▶ **Request**:
Retype the passage about Hillary Clinton's presidential run word for word, starting at "As long as we" and ending at "and Rudy Giuliani.".

-------- Text block --------

Speaking of which, the horny hick's wife finally ended the breathless anticipation by announcing that she is running for president. I studied tapes of Hillary feigning surprise at hearing about Monica to help me look surprised upon learning that she's running.

As long as we have revived the practice of celebrating multicultural milestones (briefly suspended when Condoleezza Rice became the first black female to be secretary of state), let us pause to note that Mrs. Clinton, if elected, would be the first woman to become president after her husband had sex with an intern in the Oval Office.

According to the famed "polls" -- or, as I call them, "surveys of uninformed people who think it's possible to get the answer wrong" -- Hillary is the current front-runner for the Democrats. Other than the massive case of narcolepsy her name inspires, this would cause me not the slightest distress -- except for the fact that the Republicans' current front-runners are John McCain and Rudy Giuliani.

-------- Data rows --------

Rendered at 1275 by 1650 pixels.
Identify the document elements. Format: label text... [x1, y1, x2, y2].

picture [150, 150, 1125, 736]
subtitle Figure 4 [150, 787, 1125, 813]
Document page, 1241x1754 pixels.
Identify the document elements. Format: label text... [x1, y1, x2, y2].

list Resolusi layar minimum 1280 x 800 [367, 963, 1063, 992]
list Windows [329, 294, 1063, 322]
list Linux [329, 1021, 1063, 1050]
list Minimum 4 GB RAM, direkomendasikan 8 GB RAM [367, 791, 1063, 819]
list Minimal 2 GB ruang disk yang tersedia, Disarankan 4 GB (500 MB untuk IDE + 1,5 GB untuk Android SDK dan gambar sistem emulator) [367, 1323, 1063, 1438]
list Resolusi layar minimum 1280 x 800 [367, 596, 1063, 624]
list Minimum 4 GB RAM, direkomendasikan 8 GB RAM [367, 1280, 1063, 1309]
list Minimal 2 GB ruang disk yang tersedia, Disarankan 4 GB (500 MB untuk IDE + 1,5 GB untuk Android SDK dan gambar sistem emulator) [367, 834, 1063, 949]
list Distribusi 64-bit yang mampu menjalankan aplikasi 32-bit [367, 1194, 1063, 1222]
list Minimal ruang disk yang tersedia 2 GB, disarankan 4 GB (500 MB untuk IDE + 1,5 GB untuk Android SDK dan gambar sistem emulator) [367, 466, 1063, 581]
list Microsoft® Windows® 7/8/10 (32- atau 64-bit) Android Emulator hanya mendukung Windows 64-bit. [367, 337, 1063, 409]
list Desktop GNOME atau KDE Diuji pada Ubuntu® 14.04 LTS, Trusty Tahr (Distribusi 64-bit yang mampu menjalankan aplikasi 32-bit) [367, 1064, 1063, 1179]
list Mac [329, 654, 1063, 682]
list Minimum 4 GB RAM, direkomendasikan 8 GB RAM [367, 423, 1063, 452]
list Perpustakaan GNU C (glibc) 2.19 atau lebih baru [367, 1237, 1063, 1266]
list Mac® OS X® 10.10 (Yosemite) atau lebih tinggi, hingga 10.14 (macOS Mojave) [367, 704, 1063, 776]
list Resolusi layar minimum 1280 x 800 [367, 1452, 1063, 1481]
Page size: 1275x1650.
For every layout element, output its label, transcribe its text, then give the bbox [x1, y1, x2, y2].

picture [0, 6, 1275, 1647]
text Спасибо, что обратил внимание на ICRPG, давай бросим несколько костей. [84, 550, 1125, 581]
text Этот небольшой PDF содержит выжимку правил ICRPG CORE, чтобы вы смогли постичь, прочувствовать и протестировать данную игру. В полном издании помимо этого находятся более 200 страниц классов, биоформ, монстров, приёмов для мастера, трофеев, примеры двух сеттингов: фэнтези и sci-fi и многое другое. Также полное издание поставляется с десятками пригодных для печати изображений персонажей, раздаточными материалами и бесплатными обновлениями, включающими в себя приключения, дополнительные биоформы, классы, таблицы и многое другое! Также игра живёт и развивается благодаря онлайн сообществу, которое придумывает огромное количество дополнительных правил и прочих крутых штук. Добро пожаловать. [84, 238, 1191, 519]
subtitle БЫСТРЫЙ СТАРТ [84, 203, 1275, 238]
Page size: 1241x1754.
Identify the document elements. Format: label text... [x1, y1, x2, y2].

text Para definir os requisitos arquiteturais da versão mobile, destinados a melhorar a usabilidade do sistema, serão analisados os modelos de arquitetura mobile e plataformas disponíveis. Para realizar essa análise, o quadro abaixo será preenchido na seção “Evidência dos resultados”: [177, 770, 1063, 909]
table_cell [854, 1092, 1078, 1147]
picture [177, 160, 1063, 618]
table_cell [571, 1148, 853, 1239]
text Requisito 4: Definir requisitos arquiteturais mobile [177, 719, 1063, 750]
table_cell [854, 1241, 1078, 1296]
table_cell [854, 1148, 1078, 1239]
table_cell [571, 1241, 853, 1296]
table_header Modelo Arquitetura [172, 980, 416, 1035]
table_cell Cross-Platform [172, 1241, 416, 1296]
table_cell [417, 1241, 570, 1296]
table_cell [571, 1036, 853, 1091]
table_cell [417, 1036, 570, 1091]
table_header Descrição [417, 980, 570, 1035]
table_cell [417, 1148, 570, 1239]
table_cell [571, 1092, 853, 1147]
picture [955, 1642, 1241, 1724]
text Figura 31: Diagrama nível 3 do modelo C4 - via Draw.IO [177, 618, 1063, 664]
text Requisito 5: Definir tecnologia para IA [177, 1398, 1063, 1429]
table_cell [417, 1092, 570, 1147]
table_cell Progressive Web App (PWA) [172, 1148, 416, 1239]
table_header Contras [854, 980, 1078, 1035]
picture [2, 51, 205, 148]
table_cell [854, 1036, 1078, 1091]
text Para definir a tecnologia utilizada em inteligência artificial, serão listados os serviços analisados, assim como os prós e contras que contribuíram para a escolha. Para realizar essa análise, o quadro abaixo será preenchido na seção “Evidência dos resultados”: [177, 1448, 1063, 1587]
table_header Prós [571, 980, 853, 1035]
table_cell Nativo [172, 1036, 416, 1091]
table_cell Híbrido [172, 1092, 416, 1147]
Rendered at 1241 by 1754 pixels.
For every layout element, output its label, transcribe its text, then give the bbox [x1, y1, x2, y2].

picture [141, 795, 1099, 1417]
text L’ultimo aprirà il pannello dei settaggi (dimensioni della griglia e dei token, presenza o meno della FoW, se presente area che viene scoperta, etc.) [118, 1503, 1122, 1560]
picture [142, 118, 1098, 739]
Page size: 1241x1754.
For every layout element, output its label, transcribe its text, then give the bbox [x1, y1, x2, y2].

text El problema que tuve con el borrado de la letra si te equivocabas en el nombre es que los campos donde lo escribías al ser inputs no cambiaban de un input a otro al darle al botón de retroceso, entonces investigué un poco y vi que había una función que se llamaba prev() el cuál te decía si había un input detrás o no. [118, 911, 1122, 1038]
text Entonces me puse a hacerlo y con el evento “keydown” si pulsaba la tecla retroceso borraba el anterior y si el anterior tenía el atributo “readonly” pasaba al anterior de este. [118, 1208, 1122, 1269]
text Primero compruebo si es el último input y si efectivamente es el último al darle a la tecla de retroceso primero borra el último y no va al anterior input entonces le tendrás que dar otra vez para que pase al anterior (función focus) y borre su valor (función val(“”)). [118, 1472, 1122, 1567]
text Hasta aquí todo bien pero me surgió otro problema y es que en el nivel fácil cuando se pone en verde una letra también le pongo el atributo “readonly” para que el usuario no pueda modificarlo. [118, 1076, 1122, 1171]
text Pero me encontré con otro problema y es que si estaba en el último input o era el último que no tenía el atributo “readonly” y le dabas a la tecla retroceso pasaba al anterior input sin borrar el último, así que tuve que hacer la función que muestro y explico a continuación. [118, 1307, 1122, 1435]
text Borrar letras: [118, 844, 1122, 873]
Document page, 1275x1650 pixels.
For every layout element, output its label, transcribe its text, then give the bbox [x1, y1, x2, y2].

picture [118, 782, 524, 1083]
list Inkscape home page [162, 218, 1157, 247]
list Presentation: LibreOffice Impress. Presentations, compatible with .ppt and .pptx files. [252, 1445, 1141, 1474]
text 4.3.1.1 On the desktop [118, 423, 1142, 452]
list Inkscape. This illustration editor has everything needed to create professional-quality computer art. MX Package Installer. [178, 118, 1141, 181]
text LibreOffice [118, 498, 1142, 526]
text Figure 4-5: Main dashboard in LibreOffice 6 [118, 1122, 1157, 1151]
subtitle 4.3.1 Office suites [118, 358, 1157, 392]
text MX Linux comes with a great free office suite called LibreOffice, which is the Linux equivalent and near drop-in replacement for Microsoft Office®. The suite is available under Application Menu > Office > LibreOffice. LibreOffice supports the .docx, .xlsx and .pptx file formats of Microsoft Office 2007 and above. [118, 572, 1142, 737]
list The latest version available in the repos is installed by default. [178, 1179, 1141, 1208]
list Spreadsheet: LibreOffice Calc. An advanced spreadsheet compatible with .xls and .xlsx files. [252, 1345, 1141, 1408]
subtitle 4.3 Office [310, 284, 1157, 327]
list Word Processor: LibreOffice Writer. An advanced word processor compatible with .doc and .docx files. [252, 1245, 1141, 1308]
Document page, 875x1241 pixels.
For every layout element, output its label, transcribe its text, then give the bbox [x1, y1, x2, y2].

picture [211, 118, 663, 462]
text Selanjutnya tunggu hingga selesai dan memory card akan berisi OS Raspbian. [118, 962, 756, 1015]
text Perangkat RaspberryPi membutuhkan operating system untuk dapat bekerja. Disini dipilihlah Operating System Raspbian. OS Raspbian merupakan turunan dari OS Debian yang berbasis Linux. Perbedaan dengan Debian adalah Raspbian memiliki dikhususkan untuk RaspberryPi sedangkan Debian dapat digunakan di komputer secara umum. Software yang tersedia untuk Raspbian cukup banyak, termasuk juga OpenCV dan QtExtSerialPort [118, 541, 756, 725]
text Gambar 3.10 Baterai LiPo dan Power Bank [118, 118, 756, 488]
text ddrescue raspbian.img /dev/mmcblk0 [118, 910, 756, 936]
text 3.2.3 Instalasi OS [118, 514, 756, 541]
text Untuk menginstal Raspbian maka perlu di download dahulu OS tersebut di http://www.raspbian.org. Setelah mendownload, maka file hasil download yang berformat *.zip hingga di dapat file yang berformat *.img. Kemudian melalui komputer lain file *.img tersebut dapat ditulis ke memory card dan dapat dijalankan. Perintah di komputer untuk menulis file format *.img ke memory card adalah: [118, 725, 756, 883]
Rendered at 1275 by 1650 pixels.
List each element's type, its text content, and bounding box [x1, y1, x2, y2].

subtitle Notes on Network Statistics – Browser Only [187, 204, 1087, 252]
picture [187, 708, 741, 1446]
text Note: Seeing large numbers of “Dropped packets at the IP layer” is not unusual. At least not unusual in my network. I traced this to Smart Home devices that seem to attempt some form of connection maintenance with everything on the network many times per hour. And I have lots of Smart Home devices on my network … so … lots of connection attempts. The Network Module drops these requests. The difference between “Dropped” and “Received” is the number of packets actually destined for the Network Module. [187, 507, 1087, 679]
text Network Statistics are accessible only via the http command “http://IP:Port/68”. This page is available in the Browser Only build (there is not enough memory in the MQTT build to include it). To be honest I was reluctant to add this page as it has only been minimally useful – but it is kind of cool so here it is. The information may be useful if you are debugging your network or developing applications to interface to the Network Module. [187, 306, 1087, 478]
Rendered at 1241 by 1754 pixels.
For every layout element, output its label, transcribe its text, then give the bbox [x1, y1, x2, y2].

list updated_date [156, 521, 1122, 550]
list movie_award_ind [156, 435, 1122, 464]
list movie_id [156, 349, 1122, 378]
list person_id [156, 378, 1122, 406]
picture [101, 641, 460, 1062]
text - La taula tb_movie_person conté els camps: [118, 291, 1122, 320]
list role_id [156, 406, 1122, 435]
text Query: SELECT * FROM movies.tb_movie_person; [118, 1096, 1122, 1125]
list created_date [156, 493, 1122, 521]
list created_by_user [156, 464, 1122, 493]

--------

▶ **Completed exercise**:
As long as we have revived the practice of celebrating multicultural milestones (briefly suspended when Condoleezza Rice became the first black female to be secretary of state), let us pause to note that Mrs. Clinton, if elected, would be the first woman to become president after her husband had sex with an intern in the Oval Office.

According to the famed "polls" -- or, as I call them, "surveys of uninformed people who think it's possible to get the answer wrong" -- Hillary is the current front-runner for the Democrats. Other than the massive case of narcolepsy her name inspires, this would cause me not the slightest distress -- except for the fact that the Republicans' current front-runners are John McCain and Rudy Giuliani.